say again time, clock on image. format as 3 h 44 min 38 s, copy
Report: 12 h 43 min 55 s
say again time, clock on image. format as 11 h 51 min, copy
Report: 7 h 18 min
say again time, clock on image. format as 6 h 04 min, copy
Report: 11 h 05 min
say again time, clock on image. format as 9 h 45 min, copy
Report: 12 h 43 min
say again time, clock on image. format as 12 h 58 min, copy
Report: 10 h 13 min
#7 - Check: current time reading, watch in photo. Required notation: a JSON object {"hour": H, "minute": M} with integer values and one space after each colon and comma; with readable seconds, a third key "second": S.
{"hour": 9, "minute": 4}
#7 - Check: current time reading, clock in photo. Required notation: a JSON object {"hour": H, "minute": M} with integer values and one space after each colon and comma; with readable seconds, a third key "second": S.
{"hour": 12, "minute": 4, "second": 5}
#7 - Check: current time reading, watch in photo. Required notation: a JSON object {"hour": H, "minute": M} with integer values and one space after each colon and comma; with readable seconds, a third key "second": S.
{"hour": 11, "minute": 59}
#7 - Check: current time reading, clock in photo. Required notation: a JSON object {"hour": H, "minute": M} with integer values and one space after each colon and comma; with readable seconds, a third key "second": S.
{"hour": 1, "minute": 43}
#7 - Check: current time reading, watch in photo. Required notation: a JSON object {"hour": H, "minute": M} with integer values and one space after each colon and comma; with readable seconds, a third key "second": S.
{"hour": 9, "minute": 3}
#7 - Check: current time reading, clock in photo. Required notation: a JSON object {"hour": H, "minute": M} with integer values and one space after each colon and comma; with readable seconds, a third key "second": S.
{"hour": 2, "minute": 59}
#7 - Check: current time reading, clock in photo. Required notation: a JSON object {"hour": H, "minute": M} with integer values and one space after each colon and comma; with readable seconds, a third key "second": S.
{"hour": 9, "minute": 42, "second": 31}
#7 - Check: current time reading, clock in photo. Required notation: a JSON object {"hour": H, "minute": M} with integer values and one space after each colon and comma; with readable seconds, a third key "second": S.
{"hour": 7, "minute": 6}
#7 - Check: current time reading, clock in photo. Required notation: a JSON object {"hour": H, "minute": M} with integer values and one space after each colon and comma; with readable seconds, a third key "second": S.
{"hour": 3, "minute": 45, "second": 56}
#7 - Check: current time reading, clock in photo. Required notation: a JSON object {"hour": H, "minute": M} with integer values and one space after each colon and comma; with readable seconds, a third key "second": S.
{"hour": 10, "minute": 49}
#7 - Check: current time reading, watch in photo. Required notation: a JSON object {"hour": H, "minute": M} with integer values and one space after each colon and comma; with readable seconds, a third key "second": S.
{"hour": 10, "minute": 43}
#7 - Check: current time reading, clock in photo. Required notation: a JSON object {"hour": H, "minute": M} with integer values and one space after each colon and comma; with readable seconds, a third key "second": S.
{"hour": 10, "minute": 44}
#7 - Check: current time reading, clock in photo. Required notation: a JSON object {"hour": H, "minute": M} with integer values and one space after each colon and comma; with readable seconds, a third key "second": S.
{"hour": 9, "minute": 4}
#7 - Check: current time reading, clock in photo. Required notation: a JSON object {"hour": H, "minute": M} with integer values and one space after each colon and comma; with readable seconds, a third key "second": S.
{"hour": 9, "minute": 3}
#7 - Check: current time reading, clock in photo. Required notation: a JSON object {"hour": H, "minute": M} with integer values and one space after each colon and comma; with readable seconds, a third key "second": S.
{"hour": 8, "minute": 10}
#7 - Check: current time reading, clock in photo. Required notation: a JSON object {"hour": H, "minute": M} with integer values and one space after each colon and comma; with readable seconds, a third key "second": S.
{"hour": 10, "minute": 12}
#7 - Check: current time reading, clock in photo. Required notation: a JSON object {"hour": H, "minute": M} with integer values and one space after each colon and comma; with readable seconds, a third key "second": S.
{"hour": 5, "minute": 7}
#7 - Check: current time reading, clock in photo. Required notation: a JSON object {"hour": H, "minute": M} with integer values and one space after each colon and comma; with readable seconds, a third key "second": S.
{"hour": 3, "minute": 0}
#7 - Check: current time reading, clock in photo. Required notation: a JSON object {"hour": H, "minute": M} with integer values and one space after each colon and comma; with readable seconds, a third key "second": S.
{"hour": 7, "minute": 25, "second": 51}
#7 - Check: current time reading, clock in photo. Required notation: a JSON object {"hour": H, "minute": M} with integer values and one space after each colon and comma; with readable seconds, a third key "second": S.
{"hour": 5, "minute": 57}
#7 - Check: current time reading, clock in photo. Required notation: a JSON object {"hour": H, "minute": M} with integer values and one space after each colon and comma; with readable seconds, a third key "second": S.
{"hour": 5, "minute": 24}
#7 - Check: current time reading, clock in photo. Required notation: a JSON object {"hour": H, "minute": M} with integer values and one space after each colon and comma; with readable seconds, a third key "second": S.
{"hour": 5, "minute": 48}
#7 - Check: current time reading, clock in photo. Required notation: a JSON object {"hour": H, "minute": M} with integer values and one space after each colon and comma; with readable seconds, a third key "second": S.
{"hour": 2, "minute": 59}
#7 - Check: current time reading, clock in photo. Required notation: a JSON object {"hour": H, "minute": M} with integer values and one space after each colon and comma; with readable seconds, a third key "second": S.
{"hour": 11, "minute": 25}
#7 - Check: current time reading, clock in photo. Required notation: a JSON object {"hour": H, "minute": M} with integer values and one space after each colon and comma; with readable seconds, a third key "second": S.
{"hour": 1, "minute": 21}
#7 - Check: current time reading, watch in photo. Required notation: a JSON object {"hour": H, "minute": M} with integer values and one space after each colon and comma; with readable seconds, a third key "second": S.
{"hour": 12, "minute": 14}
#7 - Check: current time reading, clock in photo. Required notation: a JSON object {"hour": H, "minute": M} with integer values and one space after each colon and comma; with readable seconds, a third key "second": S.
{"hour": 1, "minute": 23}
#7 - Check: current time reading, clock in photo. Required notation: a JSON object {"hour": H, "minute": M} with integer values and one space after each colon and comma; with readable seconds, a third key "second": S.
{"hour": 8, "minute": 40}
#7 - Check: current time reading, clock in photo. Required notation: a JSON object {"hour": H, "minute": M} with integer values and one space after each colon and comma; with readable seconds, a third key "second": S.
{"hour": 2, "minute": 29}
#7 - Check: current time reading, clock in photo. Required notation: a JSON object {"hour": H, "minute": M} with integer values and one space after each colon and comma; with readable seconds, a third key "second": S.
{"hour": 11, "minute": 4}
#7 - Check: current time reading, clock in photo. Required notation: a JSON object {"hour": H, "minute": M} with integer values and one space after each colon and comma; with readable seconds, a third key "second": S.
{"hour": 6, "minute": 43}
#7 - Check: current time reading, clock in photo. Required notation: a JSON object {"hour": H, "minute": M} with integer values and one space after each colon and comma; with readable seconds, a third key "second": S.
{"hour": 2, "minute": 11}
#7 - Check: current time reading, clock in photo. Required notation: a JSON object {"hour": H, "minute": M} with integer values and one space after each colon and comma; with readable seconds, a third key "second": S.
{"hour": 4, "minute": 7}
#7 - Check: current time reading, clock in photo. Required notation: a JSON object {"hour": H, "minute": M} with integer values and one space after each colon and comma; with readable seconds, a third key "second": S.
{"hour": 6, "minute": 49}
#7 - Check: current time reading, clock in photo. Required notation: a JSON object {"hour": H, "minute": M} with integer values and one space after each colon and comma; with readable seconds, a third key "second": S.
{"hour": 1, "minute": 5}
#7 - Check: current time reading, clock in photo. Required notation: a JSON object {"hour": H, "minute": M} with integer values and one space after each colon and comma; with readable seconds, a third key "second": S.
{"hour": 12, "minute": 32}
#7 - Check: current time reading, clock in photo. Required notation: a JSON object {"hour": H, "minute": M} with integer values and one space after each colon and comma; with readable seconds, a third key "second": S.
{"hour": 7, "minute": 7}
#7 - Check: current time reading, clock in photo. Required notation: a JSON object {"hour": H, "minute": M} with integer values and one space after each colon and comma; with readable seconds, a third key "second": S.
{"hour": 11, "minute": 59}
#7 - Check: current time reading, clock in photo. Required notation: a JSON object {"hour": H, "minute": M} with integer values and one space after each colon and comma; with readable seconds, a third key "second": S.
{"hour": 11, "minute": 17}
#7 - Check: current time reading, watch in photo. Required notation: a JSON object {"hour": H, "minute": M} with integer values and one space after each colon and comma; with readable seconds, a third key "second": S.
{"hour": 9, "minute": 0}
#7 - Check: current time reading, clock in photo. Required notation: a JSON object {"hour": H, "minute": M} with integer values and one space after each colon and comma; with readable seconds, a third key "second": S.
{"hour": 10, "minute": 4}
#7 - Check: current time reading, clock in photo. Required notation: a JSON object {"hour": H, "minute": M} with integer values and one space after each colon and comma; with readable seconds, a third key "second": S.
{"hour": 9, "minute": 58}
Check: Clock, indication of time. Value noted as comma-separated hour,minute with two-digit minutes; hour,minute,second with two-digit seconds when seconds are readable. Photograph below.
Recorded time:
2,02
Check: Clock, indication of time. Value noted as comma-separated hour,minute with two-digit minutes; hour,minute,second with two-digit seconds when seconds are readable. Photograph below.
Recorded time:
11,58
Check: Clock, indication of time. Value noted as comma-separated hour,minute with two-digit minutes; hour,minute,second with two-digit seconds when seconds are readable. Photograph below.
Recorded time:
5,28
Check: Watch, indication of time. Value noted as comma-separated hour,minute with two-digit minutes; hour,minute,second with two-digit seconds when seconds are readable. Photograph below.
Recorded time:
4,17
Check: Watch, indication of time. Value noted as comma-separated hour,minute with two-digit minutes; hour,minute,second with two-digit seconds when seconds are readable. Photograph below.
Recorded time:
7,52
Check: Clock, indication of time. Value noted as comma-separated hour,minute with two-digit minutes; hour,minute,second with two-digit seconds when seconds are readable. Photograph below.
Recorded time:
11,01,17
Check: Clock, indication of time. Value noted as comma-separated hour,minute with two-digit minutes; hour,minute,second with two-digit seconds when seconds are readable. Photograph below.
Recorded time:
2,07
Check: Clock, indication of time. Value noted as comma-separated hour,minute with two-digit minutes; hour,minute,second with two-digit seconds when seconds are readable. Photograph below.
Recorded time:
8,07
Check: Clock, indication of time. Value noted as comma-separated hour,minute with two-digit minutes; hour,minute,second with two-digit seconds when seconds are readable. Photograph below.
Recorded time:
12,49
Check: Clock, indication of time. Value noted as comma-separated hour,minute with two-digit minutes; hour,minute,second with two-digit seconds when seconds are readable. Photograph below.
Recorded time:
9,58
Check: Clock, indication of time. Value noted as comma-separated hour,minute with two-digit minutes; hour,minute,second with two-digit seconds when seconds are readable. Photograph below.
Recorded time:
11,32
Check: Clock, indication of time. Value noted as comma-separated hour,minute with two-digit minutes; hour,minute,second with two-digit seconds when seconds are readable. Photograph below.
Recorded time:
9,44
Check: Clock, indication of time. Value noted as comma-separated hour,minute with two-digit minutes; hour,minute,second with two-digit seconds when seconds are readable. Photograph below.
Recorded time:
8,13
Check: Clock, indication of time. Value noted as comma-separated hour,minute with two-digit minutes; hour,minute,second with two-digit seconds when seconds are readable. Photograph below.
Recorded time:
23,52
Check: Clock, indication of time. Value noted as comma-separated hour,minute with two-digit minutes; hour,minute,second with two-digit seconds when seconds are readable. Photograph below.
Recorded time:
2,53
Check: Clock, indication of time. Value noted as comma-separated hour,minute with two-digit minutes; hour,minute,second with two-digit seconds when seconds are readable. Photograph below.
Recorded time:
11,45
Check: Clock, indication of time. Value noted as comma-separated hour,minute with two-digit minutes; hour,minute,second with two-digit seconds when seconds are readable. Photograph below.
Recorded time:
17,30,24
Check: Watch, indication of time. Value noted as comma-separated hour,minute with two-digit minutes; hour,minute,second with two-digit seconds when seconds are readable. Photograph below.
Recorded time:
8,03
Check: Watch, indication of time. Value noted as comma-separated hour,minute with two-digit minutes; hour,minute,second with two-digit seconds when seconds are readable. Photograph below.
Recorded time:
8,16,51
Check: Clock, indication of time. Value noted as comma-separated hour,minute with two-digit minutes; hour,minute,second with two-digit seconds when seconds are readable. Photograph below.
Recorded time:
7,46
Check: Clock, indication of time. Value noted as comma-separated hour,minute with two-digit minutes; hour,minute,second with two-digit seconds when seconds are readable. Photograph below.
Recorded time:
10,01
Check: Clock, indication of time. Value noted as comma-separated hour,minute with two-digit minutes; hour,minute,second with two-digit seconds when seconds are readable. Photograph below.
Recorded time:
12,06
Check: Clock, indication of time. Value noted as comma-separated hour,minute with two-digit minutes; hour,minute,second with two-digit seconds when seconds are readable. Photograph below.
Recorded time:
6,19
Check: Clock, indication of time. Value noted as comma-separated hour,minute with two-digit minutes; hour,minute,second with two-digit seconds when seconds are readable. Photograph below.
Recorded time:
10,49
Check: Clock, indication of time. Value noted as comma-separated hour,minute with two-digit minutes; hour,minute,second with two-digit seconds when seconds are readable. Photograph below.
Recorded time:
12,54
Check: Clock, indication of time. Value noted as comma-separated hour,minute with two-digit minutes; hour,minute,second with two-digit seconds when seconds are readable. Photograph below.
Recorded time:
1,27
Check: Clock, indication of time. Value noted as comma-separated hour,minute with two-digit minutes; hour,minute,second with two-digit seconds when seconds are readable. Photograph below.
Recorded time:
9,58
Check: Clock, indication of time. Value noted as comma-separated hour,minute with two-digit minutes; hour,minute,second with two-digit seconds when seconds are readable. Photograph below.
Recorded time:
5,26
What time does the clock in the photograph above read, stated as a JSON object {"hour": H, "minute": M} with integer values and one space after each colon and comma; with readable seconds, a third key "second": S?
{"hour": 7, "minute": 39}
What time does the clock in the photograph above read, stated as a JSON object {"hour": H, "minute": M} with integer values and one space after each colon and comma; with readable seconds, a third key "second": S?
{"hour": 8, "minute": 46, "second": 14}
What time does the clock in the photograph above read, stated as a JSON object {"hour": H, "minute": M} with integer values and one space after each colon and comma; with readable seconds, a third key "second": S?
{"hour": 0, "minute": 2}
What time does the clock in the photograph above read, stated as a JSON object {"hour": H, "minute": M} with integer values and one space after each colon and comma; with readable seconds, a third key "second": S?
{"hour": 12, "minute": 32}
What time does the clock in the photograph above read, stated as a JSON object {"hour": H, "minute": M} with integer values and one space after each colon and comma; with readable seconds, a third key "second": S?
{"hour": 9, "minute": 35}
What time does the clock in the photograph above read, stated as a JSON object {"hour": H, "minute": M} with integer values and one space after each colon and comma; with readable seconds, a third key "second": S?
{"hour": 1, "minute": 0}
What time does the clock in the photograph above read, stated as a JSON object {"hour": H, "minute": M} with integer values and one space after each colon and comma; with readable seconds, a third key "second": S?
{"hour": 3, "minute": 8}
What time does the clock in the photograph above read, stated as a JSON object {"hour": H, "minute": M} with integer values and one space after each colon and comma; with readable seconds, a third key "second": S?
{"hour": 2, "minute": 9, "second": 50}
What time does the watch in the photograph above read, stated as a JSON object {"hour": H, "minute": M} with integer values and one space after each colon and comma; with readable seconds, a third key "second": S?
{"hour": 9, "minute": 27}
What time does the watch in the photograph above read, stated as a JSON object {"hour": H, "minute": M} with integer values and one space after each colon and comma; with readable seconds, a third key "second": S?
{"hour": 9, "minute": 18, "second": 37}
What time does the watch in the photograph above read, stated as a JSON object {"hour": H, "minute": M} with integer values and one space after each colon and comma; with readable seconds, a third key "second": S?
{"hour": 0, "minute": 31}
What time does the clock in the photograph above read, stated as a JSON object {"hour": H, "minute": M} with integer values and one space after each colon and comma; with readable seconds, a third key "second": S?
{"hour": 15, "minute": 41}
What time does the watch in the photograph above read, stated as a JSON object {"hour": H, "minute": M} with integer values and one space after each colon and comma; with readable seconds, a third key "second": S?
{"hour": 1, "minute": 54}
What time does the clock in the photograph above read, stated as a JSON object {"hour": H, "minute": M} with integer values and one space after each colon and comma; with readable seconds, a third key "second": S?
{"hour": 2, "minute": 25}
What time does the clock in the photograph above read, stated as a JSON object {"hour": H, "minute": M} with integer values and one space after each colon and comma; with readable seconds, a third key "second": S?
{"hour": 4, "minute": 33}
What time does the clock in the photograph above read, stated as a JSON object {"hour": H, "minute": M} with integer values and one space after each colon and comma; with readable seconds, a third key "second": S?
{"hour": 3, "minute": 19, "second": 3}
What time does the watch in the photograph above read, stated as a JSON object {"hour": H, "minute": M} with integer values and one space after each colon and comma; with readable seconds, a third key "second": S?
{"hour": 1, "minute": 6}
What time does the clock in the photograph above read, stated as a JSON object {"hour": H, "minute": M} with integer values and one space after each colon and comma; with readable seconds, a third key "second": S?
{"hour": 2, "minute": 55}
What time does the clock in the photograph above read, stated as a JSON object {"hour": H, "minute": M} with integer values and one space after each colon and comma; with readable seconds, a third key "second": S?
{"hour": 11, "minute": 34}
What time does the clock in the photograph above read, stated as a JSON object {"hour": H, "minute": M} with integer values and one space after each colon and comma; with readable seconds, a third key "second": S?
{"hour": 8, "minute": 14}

- **Task to complete**: Pull out every line of the entries above that contains the word "format".

- **Result of this task**:
say again time, clock on image. format as 3 h 44 min 38 s, copy
say again time, clock on image. format as 11 h 51 min, copy
say again time, clock on image. format as 6 h 04 min, copy
say again time, clock on image. format as 9 h 45 min, copy
say again time, clock on image. format as 12 h 58 min, copy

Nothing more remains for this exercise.